> [Data]:
----------

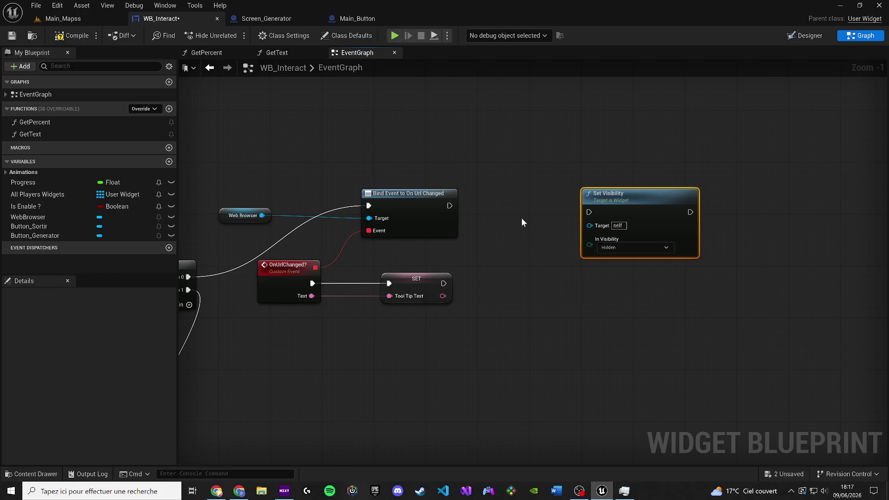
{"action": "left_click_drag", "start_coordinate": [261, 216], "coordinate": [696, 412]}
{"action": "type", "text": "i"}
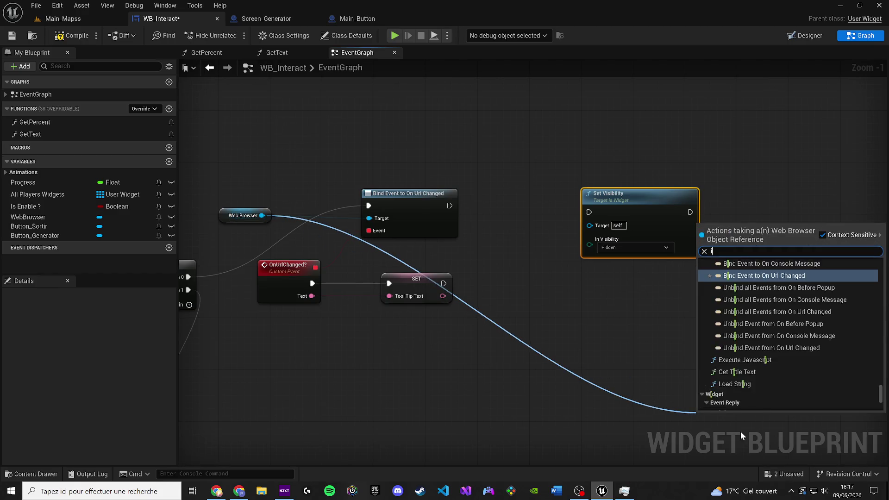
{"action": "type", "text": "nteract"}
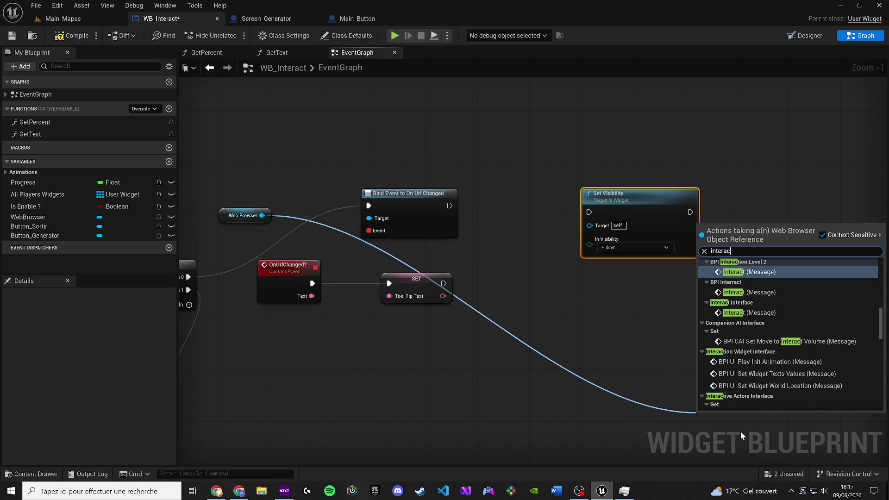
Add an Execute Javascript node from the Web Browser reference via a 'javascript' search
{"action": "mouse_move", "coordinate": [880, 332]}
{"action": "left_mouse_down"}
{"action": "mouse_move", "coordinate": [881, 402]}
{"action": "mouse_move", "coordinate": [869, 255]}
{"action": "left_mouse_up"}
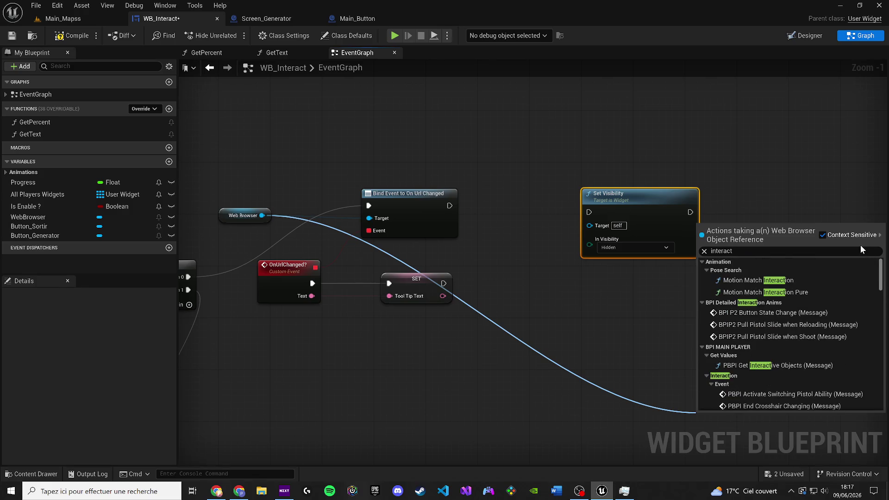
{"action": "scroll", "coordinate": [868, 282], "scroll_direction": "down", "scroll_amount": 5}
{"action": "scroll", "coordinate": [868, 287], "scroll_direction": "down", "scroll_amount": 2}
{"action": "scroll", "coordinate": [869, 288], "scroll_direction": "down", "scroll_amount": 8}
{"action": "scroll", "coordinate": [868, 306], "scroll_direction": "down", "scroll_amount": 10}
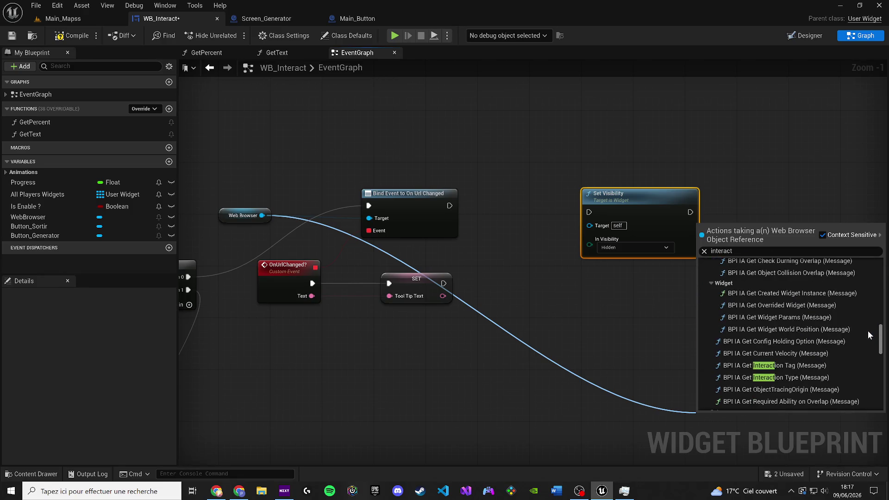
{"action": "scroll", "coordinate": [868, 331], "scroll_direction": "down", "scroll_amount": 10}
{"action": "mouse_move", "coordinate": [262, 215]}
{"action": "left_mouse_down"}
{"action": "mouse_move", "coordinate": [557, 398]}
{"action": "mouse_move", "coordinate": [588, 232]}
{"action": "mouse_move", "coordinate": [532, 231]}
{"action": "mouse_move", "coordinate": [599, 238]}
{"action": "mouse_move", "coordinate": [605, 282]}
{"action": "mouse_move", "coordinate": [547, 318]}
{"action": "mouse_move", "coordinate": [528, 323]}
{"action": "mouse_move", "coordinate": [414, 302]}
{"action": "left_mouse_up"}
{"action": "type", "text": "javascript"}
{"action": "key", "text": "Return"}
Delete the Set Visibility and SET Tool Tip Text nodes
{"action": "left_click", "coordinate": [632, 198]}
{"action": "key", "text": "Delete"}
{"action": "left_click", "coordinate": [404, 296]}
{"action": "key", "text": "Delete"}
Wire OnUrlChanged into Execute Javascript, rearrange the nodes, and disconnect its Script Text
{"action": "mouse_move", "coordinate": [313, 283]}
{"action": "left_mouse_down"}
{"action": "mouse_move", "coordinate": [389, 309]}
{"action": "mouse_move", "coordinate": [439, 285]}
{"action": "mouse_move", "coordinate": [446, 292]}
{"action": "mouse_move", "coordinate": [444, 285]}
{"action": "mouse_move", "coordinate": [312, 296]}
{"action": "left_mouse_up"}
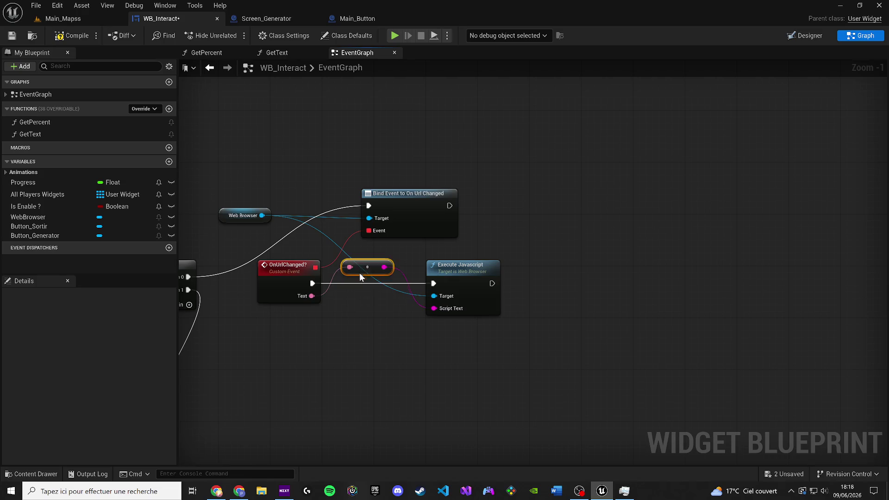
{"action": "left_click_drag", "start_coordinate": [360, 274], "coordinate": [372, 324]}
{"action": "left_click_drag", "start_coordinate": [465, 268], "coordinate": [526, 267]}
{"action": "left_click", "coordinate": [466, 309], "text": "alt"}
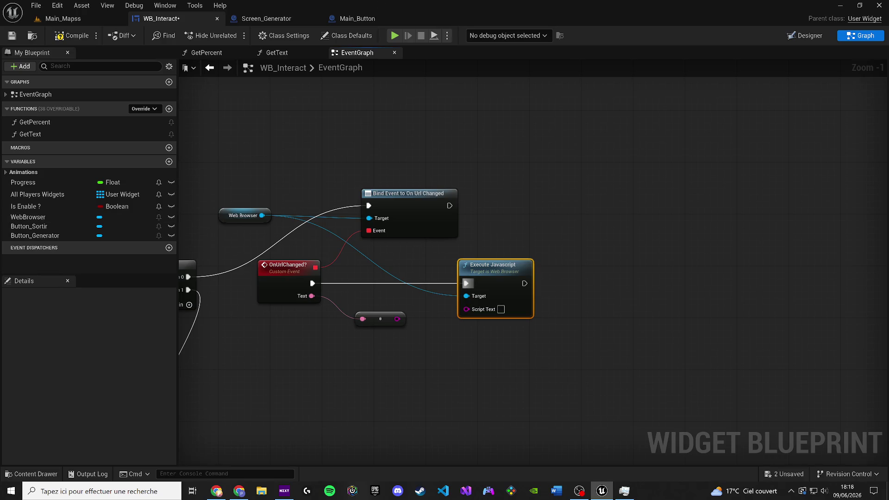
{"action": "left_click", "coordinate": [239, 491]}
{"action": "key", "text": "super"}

----------

> [Aim of the task]:
Each line that contains the string "scroll" should be copied from the data above.

> [Answer to this task]:
{"action": "scroll", "coordinate": [868, 282], "scroll_direction": "down", "scroll_amount": 5}
{"action": "scroll", "coordinate": [868, 287], "scroll_direction": "down", "scroll_amount": 2}
{"action": "scroll", "coordinate": [869, 288], "scroll_direction": "down", "scroll_amount": 8}
{"action": "scroll", "coordinate": [868, 306], "scroll_direction": "down", "scroll_amount": 10}
{"action": "scroll", "coordinate": [868, 331], "scroll_direction": "down", "scroll_amount": 10}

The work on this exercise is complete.